I suppose, however, that some publishers might think someone submitting work under a pseudonym might be jumping the gun a bit - as they don't need to know that straightaway. In any case, there's no real need to tell a publisher until they accept a piece that you'd like to use a pseudonym so if you're worried, just don't mention it when you send in the work.
The only other problem I can think of with pseudonyms is if your work gets separated from your covering letter and they can't match up the two things again.
March 29th, 2003, 05:42 PM
Why would publishers care if you use a pseudonym or not? The checks go to your real name and though it might be a tiny bit of extra paperwork, it's certainly not unusual to them. When I was editing at NAL long ago, we had western series that were written by writers for hire under a set pseudonym for the series. Romance writers in the last few years have had major battles with romance publishers over who owns the pseudonym because the publishers felt they did and would publish with other writers under the pseudonym. The romance authors have mostly won that battle, I believe, and get to keep their own pseudonyms, and category romance is sort of a special case because of the different ways the books are sold. In other genres, publishers have little interest in owning your pseudonym, though I suppose if you get big enough, there might be some interest in publishing under your name when you're dead, a la V.C. Andrews, with the approval of your heirs.
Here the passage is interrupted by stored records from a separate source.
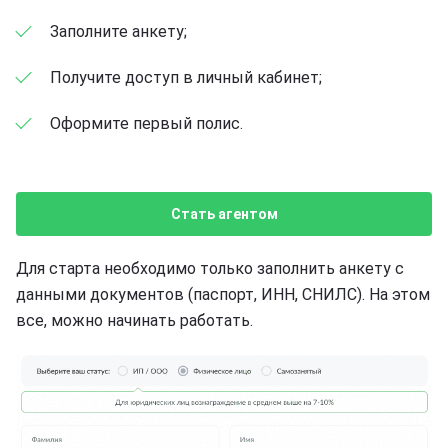
Заполните анкету;
Получите доступ в личный кабинет;
Оформите первый полис.
Стать агентом
Для старта необходимо только заполнить анкету с
данными документов (паспорт, ИНН, СНИЛС). На этом
все, можно начинать работать.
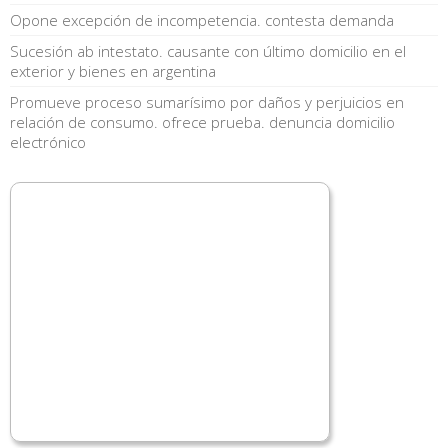
Opone excepción de incompetencia. contesta demanda
Sucesión ab intestato. causante con último domicilio en el
exterior y bienes en argentina
Promueve proceso sumarísimo por daños y perjuicios en
relación de consumo. ofrece prueba. denuncia domicilio
electrónico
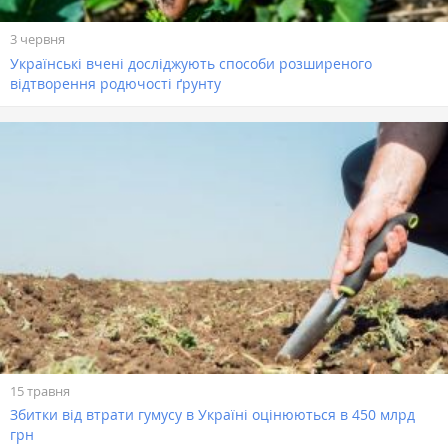
3 червня
Українські вчені досліджують способи розширеного
відтворення родючості ґрунту
15 травня
Збитки від втрати гумусу в Україні оцінюються в 450 млрд
грн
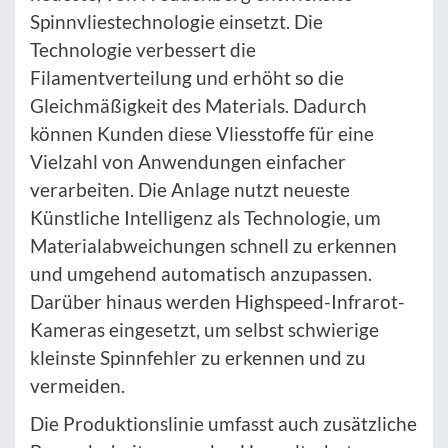
Spinnvliestechnologie einsetzt. Die
Technologie verbessert die
Filamentverteilung und erhöht so die
Gleichmäßigkeit des Materials. Dadurch
können Kunden diese Vliesstoffe für eine
Vielzahl von Anwendungen einfacher
verarbeiten. Die Anlage nutzt neueste
Künstliche Intelligenz als Technologie, um
Materialabweichungen schnell zu erkennen
und umgehend automatisch anzupassen.
Darüber hinaus werden Highspeed-Infrarot-
Kameras eingesetzt, um selbst schwierige
kleinste Spinnfehler zu erkennen und zu
vermeiden.
Die Produktionslinie umfasst auch zusätzliche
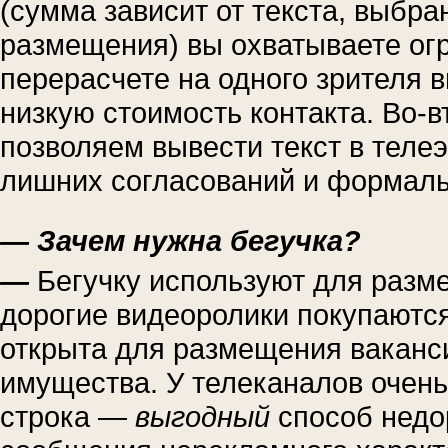
(сумма зависит от текста, выбр
размещения) вы охватываете ог
перерасчете на одного зрителя 
низкую стоимость контакта. Во-
позволяем вывести текст в телеэ
лишних согласований и формаль
— Зачем нужна бегучка?
—
Бегучку используют для разм
дорогие видеоролики покупаютс
открыта для размещения ваканс
имущества. У телеканалов очен
строка —
выгодный
способ недо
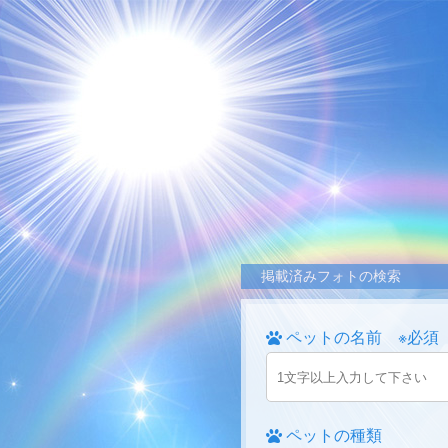
掲載済みフォトの検索
ペットの名前 ※必須
ペットの種類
One other thing to keep in mind is that if you are using pseudonyms to keep separate publishing presences in different genres and you get big in one genre, the publishers and booksellers are likely to out you in the other genres so they can trade in on that popular name. So as a way to hide, pseudonyms don't work that beautifully anymore. You could try to do a Stephen King. Wanting to write slightly different thriller/horror stories and curious to see if he could pull off a ruse, King invented Richard Bachman and even got a friend to pose for the author photo and do some promotion as Richard Bachman. He was eventually outed though by zealous fans, and now his publishers happily put out the titles as "Stephen King writing as Richard Bachman."
March 30th, 2003, 12:51 AM
I think one of the greatest feelings in the world would be to go to a bookstore and see my name on a book for sale. Nope, no pseudonyms for me.
March 30th, 2003, 01:44 AM
Richard Bachman was a good pseudonym. Robert Jordan is probably the best though.
I have a friend who only writes for fun who's made one up. His mother also thinks it's a good idea to protect your privacy. Personally, I wouldn't feel right seeing a fake name on a novel I'd written and had published. I am who I am and that's what I want readers to see.
Any thoughts on using your middle initial to make you sound more professional or whatever?
March 30th, 2003, 02:05 AM
I don't like middle names and never use my own, it's not that i don't like my middle name, I just don't see the point in it. And to be entirely honest I think people who use their middle initial sound a bit pompous.:D
However writing is probably the one area where you can pull this off!